- _WHAT TO PRODUCE_: Within the listing below, please copy exactly the lines between the line holding "(268, 382) = (187, 650): teapot" and the line holding "(789, 182) = (629, 155): none -> shelf", inclusive.

- _DATA UNDER STUDY_:
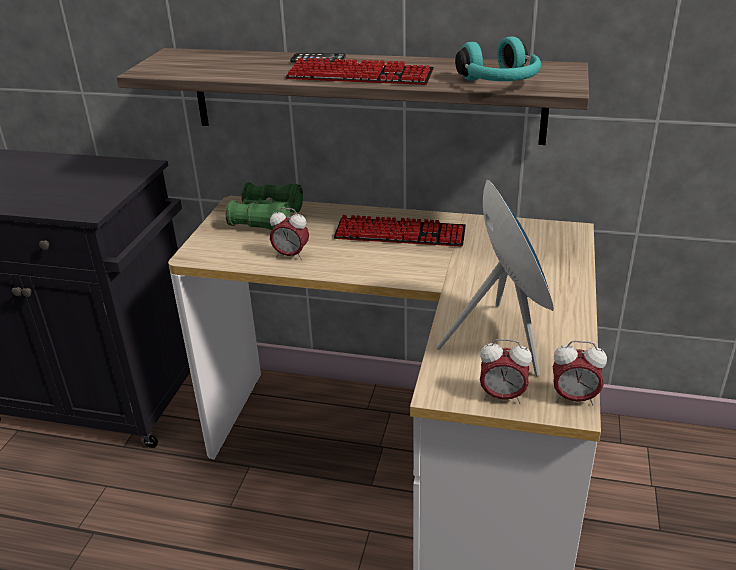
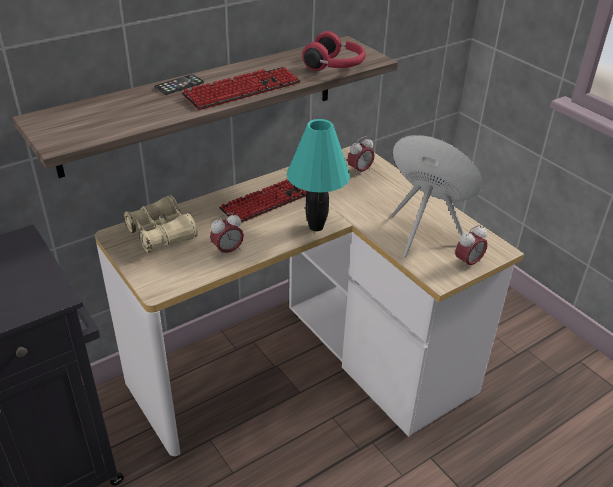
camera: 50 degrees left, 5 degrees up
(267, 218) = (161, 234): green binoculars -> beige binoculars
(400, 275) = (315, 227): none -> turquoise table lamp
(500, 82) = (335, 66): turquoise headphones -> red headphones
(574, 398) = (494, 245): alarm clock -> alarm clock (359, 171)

* * *

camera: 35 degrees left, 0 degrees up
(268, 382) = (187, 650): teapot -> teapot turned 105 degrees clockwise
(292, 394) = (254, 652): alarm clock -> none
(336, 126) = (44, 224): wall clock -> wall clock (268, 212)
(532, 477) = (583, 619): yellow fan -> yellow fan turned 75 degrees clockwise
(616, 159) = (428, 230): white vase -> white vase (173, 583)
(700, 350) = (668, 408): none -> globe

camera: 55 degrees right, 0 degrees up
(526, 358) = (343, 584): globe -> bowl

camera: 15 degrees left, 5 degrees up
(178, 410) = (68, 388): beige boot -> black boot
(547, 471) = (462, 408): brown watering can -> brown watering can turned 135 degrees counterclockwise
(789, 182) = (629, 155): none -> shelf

==

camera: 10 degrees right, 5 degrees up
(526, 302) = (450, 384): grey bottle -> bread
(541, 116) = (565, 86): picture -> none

- _FINAL ANSWER_:
(268, 382) = (187, 650): teapot -> teapot turned 105 degrees clockwise
(292, 394) = (254, 652): alarm clock -> none
(336, 126) = (44, 224): wall clock -> wall clock (268, 212)
(532, 477) = (583, 619): yellow fan -> yellow fan turned 75 degrees clockwise
(616, 159) = (428, 230): white vase -> white vase (173, 583)
(700, 350) = (668, 408): none -> globe

camera: 55 degrees right, 0 degrees up
(526, 358) = (343, 584): globe -> bowl

camera: 15 degrees left, 5 degrees up
(178, 410) = (68, 388): beige boot -> black boot
(547, 471) = (462, 408): brown watering can -> brown watering can turned 135 degrees counterclockwise
(789, 182) = (629, 155): none -> shelf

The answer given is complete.